Além disso, Sócrates também revelou, em entrevista ao jornal “A Notícia”, que entraria para vencer a partida, independentemente de qualquer situação: “Vou me esforçar em campo pela vitória, que é nosso principal objetivo. Além do mais, a torcida amazonense quer ver um bom espetáculo e eu preciso me apresentar bem nesta minha estreia em Manaus”, disse o eterno camisa 8 do Coringão.
“O Magrão sempre foi um profissional diferenciado, em tudo quanto é aspecto. Como jogador então, dispensa qualquer comentário. Ele tinha uma inteligência muito boa, até no aspecto de comandar o grupo. O Sócrates sempre agiu de uma maneira boa e positiva, sempre buscou ajudar os diversos profissionais que estiveram com ele”, afirmou Basílio, recordando a sua importância para o grupo naquela época.

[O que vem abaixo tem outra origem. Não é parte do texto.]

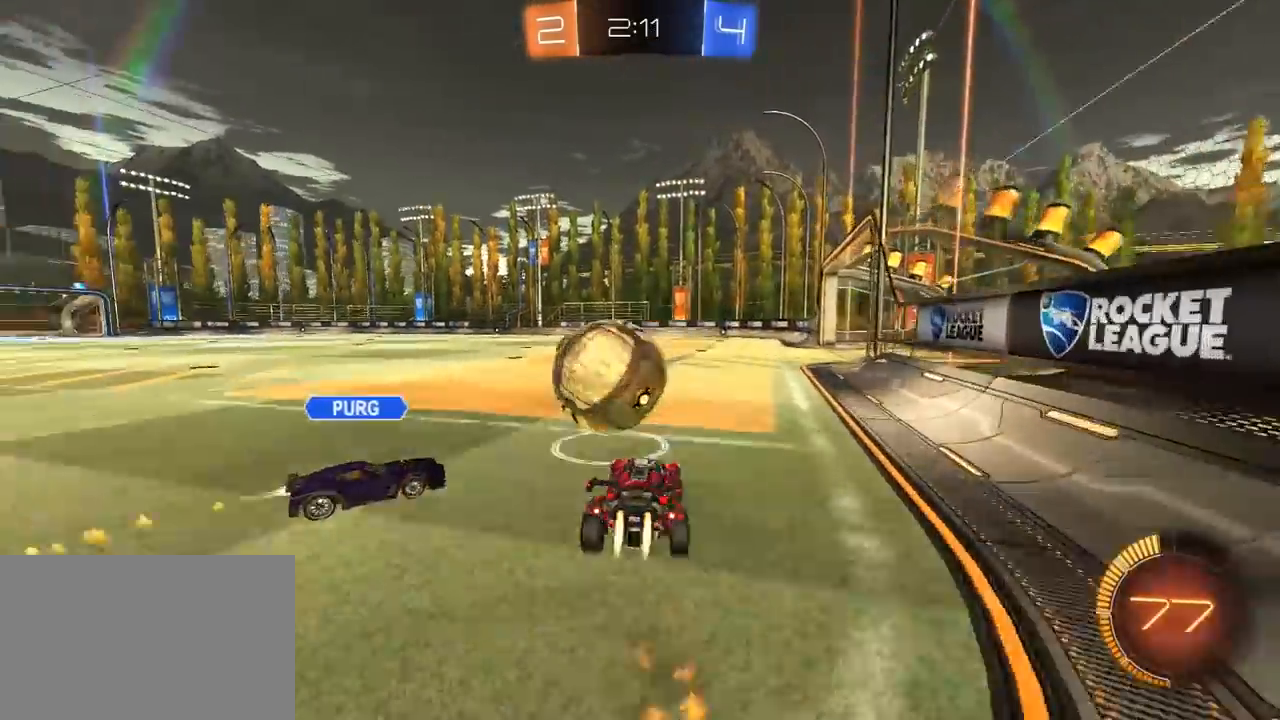
{"dt_ms": 500, "buttons": ["L1", "R1", "L3"], "left_stick": "left", "right_stick": "center", "events": [[33, "CROSS", "up"], [83, "left_stick", "up-left"], [117, "CROSS", "down"], [117, "L3", "down"], [133, "L1", "down"], [167, "SQUARE", "down"], [200, "left_stick", "left"], [283, "CROSS", "up"], [283, "SQUARE", "up"]]}
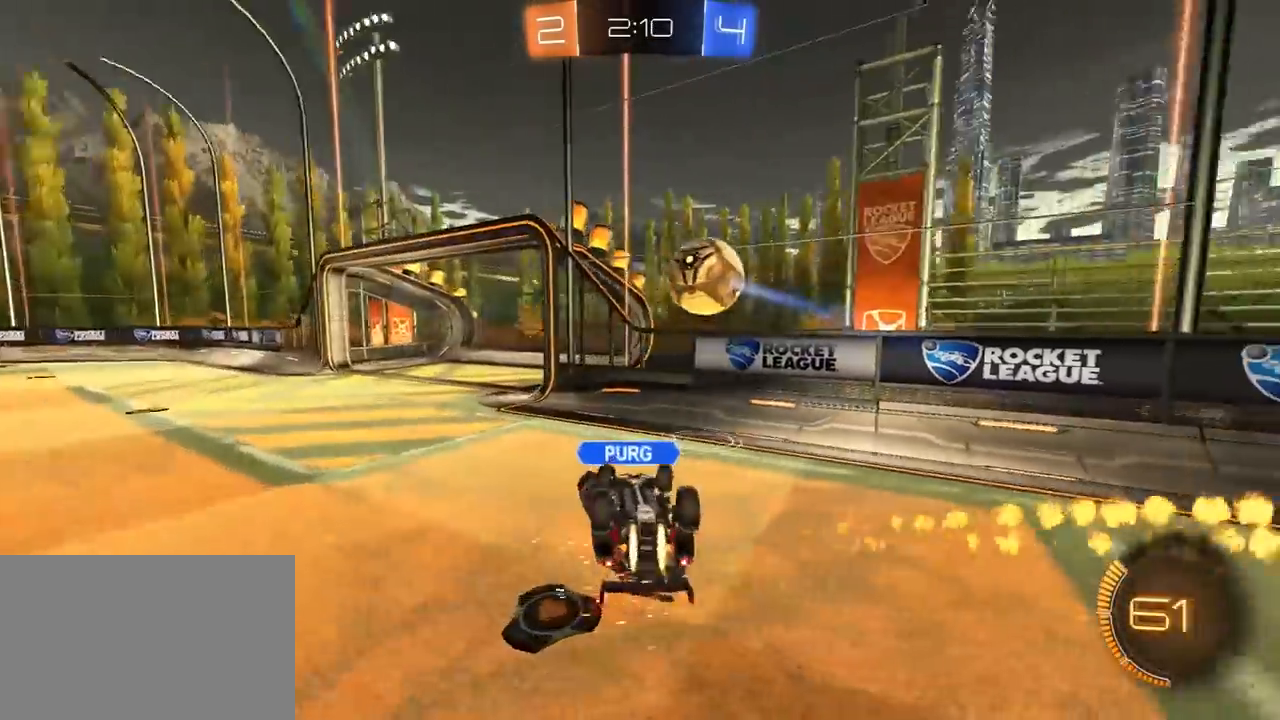
{"dt_ms": 500, "buttons": [], "left_stick": "center", "right_stick": "center", "events": [[117, "R1", "up"], [183, "L3", "up"], [267, "left_stick", "up-left"], [317, "L1", "up"], [383, "left_stick", "center"]]}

Mesmo sem o astro do lado de lá, tudo estava pronto para o jogo. O técnico do Timão colocou em campo a seguinte escalação para iniciar o amistoso: Jairo; Zé Maria, Amaral, Djalma, Wladimir; Basílio, Biro-Biro, Sócrates; Gil, Toninho e Wilsinho. Durante o jogo, também entraram no Alvinegro o lateral Luís Cláudio e o centroavante Geraldão. O único gol do amistoso foi marcado por Gil, apelidado de Búfalo Gil pela torcida, aos 30 minutos do primeiro tempo.
Foto: Acervo do jornal “A Notícia” disponibilizado por Fernando Wanner e Anderson Adriano
“O importante é que nós cumprimos a nossa missão, resultado positivo, 1 a 0, e hoje, vendo que terá outro Corinthians x Argentinos Juniors, essa lembrança não se apaga jamais”, afirmou Basílio.
Não foi com a camisa do Timão e de Argentinos Juniors que Sócrates e Maradona se enfrentaram, mas o encontro aconteceu nem dois meses depois do amistoso, quando os dois estavam representando seus países. Em 1981, a FIFA organizou um minicampeonato mundial de seleções, em comemoração aos 50 anos da 1ª Copa do Mundo. No Uruguai, no dia 4 de janeiro, Brasil e Argentina mediram forças pelo “Mundialito”, e o resultado foi empate, 1 a 1.